Moss shows that the industry deliberately manipulates the level of sugar, salt and fat in their products so that consumers crave the products, or according to some scientists, become “addicted.” Many of the executives who make the decisions about the content of the products don’t care about the health effects of products. For the highly competitive companies such as Kraft, General Foods, General Mills, Coca Cola and PepsiCo, what matters is market share, per capita sales, and ensuring that quarterly profits increase sufficiently to keep Wall Street happy. Thus, their marketing arms drive what type of products the company produces. Executives who take a company toward more healthful products but that show decreased revenue are quickly castigated by Wall Street analysts. In order to keep the industry unregulated and subsidized it influences elected officials and government agencies. When a company is criticized or threatened with regulation it deploys a public relations firm to frame and promulgate messages to sway opinion to its favor.
Although the book is not a review of the scientific literature on the health effects of salt, sugar and fat, it does cite some relevant scientific studies. Moss also drew upon the Legacy Tobacco documents (Phillip Morris owned food companies such as Kraft) and documents from business organizations and industry professional associations. Although a great deal of information about food industry tactics was already detailed in Marion Nestle’s “Food Politics: How the Food Industry Influences Nutrition and Health” and Michele Simon’s “Appetite for Profit: How the Food Industry Undermines Our Health and How to Fight Back”, “Salt Sugar Fat” does make an important contribution with its insider viewpoint. As Moss intended the book serves as a wake-up call about industry tactics. It stimulates readers to study processed food package ingredient labels, to be more aware of the placement of processed food products in the supermarket, and to more carefully scrutinize advertizing.

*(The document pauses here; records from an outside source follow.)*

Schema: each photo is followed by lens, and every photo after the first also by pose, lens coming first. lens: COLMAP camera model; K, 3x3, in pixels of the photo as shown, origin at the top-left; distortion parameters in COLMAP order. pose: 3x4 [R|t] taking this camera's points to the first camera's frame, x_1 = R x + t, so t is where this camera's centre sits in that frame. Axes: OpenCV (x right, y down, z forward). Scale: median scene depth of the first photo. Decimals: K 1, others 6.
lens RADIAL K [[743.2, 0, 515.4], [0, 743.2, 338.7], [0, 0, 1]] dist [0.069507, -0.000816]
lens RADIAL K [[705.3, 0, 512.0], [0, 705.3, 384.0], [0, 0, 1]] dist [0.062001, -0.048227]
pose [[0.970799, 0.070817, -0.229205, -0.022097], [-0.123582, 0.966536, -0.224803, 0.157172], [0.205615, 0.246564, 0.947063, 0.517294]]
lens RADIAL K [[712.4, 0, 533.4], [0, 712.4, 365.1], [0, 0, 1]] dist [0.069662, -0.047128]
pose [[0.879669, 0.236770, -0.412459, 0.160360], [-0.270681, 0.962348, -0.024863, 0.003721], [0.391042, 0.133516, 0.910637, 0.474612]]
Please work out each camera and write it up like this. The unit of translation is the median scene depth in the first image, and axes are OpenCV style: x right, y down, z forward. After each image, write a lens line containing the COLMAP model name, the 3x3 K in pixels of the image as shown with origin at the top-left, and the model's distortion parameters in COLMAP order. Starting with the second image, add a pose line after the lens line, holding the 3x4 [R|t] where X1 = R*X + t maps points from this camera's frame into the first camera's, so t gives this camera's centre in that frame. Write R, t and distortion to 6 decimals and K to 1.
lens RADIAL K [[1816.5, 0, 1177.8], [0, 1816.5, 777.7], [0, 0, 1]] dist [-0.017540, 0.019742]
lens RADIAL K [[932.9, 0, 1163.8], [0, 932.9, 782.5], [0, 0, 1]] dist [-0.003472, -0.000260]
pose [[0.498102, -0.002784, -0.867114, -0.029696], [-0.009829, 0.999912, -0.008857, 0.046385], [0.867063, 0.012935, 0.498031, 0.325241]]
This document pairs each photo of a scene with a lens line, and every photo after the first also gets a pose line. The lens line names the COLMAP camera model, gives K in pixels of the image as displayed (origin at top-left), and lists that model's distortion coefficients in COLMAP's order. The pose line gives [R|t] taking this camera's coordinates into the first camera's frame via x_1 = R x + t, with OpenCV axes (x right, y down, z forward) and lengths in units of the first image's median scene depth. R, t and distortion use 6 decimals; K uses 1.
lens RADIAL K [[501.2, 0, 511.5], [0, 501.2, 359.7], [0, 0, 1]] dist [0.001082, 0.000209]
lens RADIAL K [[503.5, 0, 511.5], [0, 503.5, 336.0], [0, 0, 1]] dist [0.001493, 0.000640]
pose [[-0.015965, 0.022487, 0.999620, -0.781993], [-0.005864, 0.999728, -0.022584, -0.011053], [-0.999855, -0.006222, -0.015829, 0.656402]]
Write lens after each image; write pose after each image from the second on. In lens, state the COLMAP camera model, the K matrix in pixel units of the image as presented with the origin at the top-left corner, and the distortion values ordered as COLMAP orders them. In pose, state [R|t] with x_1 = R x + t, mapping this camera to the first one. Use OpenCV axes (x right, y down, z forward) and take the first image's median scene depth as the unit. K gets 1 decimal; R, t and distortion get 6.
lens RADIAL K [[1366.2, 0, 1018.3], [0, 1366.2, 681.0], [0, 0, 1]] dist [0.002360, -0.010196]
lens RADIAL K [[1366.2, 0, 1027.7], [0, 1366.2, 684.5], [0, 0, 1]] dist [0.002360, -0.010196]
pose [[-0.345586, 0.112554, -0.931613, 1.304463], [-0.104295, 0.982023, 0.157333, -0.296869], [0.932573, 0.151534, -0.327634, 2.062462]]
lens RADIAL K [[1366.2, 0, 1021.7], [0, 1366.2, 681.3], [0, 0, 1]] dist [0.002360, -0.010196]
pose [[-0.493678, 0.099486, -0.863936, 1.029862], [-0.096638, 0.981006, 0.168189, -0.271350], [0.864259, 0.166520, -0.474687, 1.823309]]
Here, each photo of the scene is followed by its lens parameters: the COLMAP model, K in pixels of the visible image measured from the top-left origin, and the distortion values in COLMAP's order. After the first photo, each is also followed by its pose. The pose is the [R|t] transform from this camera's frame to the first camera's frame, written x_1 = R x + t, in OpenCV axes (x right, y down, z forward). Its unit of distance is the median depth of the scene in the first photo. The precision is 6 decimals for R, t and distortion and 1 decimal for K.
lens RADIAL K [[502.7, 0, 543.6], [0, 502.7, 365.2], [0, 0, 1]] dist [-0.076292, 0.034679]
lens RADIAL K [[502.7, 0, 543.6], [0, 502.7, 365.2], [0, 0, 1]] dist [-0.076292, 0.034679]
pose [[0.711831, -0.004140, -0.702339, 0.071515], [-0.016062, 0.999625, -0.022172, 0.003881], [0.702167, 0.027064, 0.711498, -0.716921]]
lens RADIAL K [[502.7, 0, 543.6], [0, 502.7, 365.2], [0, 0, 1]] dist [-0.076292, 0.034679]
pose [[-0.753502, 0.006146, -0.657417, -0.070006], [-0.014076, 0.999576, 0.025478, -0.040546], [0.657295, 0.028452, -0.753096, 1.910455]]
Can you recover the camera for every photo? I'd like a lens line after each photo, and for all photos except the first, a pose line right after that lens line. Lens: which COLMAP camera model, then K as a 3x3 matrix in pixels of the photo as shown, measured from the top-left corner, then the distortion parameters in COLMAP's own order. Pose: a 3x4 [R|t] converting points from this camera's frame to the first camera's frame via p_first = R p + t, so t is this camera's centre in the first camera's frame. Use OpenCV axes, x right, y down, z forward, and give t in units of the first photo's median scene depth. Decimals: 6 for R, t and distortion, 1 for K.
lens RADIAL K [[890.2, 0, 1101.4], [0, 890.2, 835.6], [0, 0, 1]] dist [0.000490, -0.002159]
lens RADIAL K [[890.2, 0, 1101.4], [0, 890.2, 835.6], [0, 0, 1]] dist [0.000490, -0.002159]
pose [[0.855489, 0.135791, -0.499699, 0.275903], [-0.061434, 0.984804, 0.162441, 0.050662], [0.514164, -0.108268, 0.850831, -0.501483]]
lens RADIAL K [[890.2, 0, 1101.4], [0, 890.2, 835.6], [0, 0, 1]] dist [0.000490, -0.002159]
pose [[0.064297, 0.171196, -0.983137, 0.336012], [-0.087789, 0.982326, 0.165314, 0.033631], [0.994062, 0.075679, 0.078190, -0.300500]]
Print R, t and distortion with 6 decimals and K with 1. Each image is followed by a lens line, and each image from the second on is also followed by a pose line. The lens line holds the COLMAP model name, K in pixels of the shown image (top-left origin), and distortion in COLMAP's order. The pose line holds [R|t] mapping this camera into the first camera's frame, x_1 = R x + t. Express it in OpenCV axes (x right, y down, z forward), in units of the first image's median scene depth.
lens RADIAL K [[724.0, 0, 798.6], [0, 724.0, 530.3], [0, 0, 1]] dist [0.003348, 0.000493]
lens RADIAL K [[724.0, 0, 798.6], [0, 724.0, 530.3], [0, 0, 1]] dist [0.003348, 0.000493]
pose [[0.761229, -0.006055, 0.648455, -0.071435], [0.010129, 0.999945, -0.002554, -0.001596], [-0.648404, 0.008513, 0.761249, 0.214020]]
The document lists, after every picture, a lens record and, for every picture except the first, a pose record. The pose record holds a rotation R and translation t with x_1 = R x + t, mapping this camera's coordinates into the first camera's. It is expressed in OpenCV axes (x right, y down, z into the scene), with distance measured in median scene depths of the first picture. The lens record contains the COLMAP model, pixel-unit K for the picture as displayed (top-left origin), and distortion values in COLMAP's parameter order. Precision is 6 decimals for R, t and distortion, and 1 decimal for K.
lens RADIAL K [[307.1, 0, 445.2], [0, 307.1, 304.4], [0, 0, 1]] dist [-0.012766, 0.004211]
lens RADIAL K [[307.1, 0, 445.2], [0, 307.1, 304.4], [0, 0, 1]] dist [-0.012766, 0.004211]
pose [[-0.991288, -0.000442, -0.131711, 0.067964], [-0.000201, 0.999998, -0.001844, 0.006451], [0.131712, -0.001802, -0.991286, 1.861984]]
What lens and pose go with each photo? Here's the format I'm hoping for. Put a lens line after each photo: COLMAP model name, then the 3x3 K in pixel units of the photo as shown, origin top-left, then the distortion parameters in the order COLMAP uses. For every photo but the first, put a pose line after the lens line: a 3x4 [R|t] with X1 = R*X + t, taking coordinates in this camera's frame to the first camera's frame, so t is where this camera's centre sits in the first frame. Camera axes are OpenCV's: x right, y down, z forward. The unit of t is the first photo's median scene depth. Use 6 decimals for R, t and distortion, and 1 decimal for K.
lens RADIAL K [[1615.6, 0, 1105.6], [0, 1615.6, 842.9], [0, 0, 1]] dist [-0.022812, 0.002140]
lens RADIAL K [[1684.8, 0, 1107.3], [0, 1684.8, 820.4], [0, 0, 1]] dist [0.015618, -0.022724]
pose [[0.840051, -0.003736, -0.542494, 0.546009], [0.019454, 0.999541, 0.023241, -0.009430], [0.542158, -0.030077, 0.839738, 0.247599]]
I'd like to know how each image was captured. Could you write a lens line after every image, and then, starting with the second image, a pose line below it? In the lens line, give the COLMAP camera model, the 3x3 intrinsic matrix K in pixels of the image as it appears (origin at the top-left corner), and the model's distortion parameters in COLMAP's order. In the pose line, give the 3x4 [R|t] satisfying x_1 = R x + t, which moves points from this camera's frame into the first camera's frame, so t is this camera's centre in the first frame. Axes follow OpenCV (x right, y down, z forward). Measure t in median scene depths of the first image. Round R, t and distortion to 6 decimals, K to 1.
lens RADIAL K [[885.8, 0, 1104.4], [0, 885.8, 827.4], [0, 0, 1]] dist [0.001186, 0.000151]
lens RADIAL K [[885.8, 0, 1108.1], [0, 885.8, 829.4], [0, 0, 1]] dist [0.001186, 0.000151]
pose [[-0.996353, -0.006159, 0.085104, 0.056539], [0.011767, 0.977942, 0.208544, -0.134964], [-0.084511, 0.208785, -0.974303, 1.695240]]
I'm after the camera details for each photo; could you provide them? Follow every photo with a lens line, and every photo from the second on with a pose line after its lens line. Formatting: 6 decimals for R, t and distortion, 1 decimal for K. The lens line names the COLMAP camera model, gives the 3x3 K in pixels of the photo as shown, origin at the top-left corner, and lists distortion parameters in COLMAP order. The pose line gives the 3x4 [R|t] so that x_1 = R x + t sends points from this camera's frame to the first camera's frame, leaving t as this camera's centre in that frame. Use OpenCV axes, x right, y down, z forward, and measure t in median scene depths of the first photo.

But, I was appalled by the proposed solution with which Moss concluded the book. After detailing the industry’s intentional manipulations, subterfuge, deceit, and carefully crafted products and advertizing, his solution was the age-old “blame the victim” platitude about raising consumer awareness to make better choices, a model that public health has been moving away from for decades. Moss cited a few examples of the work of the Center for Science in the Public Interest (CSPI) but did not include information about the public health law work on foods done by Yale’s Rudd Center on Food Policy and Obesity and others, the food policy work of the Institute for Agriculture and Trade Policy, or information from web sites such as Corporations and Health Watch. Discussion of the particularly relevant model delineated by the Commission on the Social Determinants of Health, and the related Health in All Policies and Intersectoral Governance was not included.
A concluding chapter about the public health work that has been done, including regulation and law, to address the issues raised in the book would have greatly increased the impact of the book. According to Moss the processed food and beverage industry bears a large measure of blame for damaging the public’s health. He also showed that in order to satisfy Wall Street’s demand for ever-increasingly large profits, the industry on its own, cannot take action to ameliorate or prevent that damage. Inclusion of a discussion of public health regulation and law and other measures would have encouraged both the public and health professionals to take effective action. The omission of public health solutions is an egregious flaw in the book.
Bill Wiist is a Senior Scientist in the Interdisciplinary Health Policy Institute, and Professor of Health Sciences at Northern Arizona University. He has authored publications about the influence of corporations on health policy, including “The corporate play book, health, and democracy: The snack food and beverage industry’s tactics in context.” In Stuckler, D., & Siegel, K. (Eds). Sick Societies: Responding to the Global Challenge of Chronic Disease. 2011. UK: Oxford University Press. Bill.Wiist@nau.edu The author declares no conflict of interest.
Books reviewed in Speaking of Medicine are independent of the book’s publisher. Reviewers do not receive a fee and in this case Dr Wiist reviewed his own copy of the book.